Evolution of dust properties inside molecular clouds from coreshine modelling

Using observations to deduce dust properties, grain size distribution, and physical conditions in molecular clouds is a highly degenerate problem. The coreshine phenomenon, a scattering process at 3.6 and 4.5 mm that dominates absorption, has revealed its ability to explore the densest parts of clouds. We want to use this effect to constrain the dust parameters and investigate to what extent grain growth (at constant dust mass) inside molecular clouds is able to explain the coreshine observations ( 100 sources detected). We aim to find dust models that can explain a sample of Spitzer coreshine data but we also look at the consistency with near‐infrared data we obtained for a few clouds. We built a grid of dust models and investigated the key parameters to reproduce the general trend of surface brightnesses and intensity ratios of both coreshine and near‐infrared observations with the help of a 3D Monte‐Carlo radiative transfer code.

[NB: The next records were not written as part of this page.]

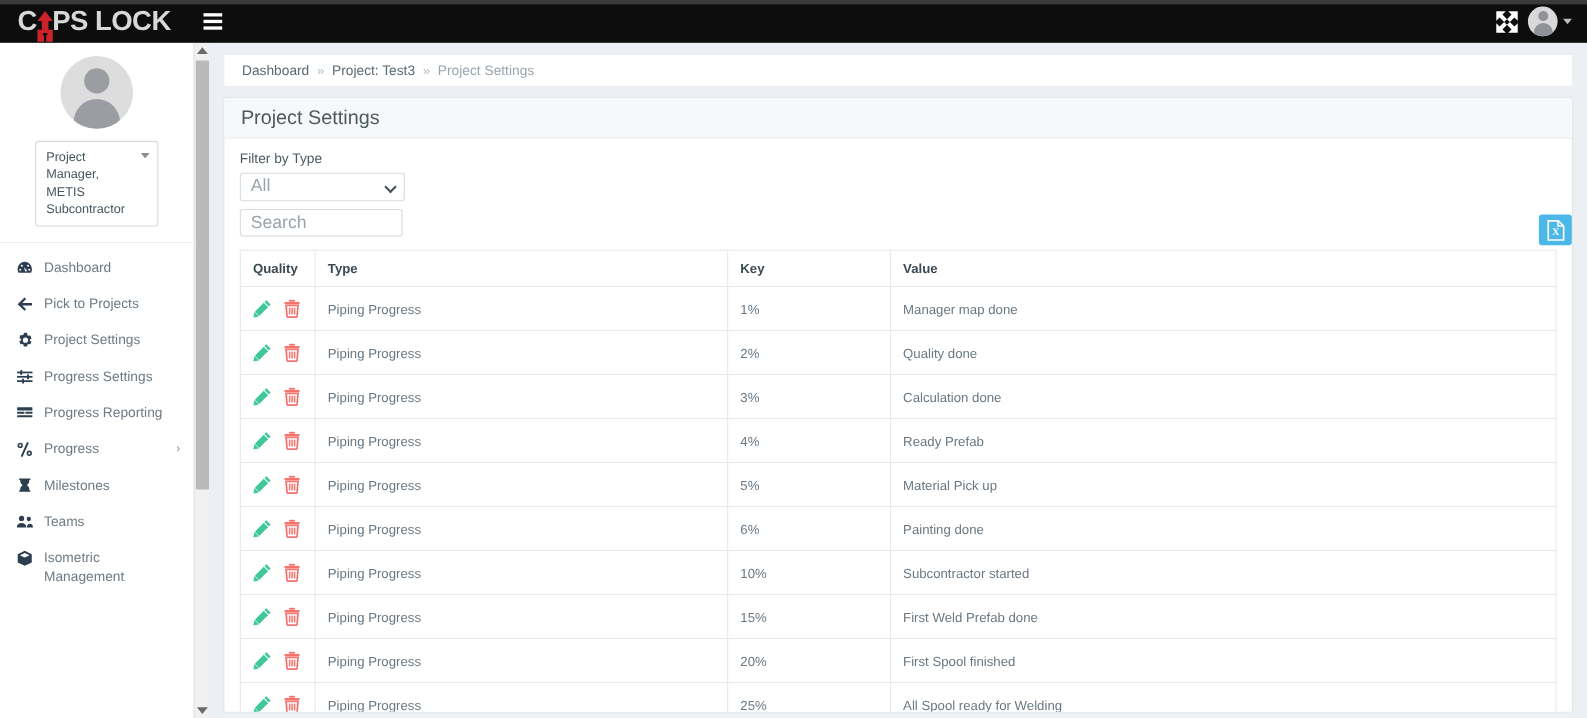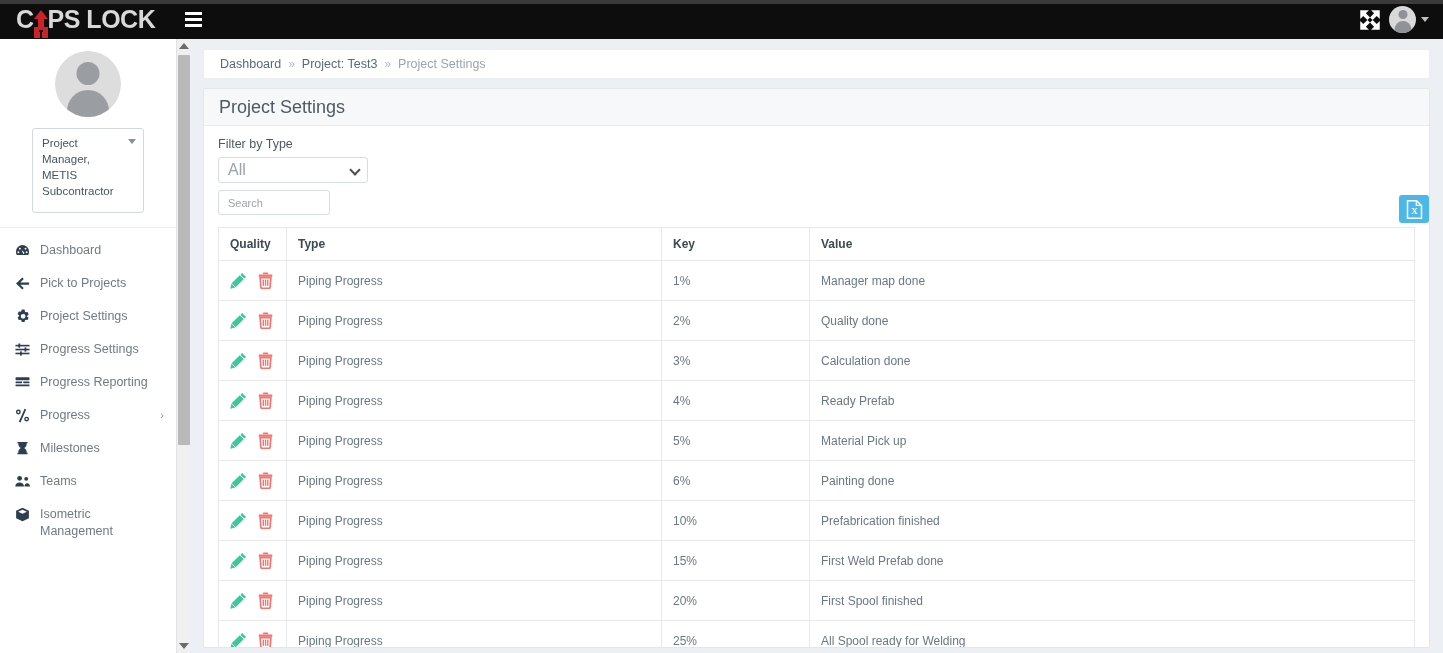--- a/index.html
+++ b/index.html
@@ -93,21 +93,21 @@
     border-radius: 50%; background: #9a9da1;
   }
   .avatar-lg:after {
     content: ""; position: absolute; left: 50%; top: 39px;
     transform: translateX(-50%); width: 42px; height: 34px;
     border-radius: 22px 22px 0 0; background: #9a9da1;
   }
   .role-select {
     margin-top: 11px; width: 112px; min-height: 76px;
     border: 1px solid #d4d9de; border-radius: 3px; background: #fff;
-    padding: 6px 18px 13px 9px; position: relative;
+    padding: 6px 18px 6px 9px; position: relative;
     font-size: 11.5px; color: #46565e; line-height: 16px;
     word-break: break-word; cursor: pointer;
   }
   .role-select .caret {
     position: absolute; right: 7px; top: 10px; width: 0; height: 0;
     border-left: 4px solid transparent; border-right: 4px solid transparent;
     border-top: 5px solid #8a9096;
   }
   .nav { padding: 6px 0 10px 0; }
   .nav-item {
@@ -180,23 +180,23 @@
     background: #fff; font-size: 16px; color: #9aa3ab;
     padding: 0 22px 0 9px; position: relative;
     display: flex; align-items: center; cursor: pointer;
   }
   .type-select .chev {
     position: absolute; right: 8px; top: 8px; width: 8px; height: 8px;
     border-right: 2px solid #4a5158; border-bottom: 2px solid #4a5158;
     transform: rotate(45deg);
   }
   .search-input {
-    margin-top: 7px; width: 112px; height: 25px;
+    margin-top: 7px; width: 148px; height: 25px;
     border: 1px solid #d6dce1; border-radius: 3px; background: #fff;
-    font-size: 11px; color: #9aa3ab; padding: 4px 9px;
+    font-size: 16px; color: #9aa3ab; padding: 4px 9px;
     display: flex; align-items: center; cursor: text;
   }
 
   .export-btn {
     position: absolute; right: 0px; top: 69px;
     width: 30px; height: 28px; background: #4cb8e8; border-radius: 3px;
     display: flex; align-items: center; justify-content: center; cursor: pointer;
   }
   .export-btn svg { display: block; }
 
@@ -609,21 +609,21 @@
             <path d="M1.9 5.3h10.2l-.8 9.3a.9.9 0 01-.9.8H3.6a.9.9 0 01-.9-.8z" fill="none" stroke="#f4736d" stroke-width="1.5"></path>
             <rect x="4.3" y="7.2" width="1.3" height="5.8" fill="#f4736d"></rect>
             <rect x="6.4" y="7.2" width="1.3" height="5.8" fill="#f4736d"></rect>
             <rect x="8.5" y="7.2" width="1.3" height="5.8" fill="#f4736d"></rect>
           </svg>
         </span>
       </span>
     </td>
     <td>Piping Progress</td>
     <td>10%</td>
-    <td>Prefabrication finished</td>
+    <td>Subcontractor started</td>
   </tr>
 
   <tr>
     <td class="actions-cell">
       <span class="act-icons">
         <span class="icon-btn">
           <svg width="17" height="17" viewBox="0 0 16 16">
             <path d="M11.4 0.9l3.7 3.7-1.6 1.6-3.7-3.7z" fill="#3dc79a"></path>
             <path d="M9.2 3.1l3.7 3.7-7.6 7.6-3.7-3.7z" fill="#3dc79a"></path>
             <path d="M1.3 11.0l3.7 3.7-4.7 1z" fill="#3dc79a"></path>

The grid parameters allow to investigate the effect of coagulation upon spherical grains up to 5 mm in size derived from the DustEm diffuse interstellar medium grains. Fractal dimension, porosity, ices, and a handful of classical grain distributions were also tested. We used the near‐ and mostly mid‐ infrared intensity ratios as strong discriminants between dust models. We discuss the modeling parameters as well as the influence of the dust properties and the influence of embedded sources.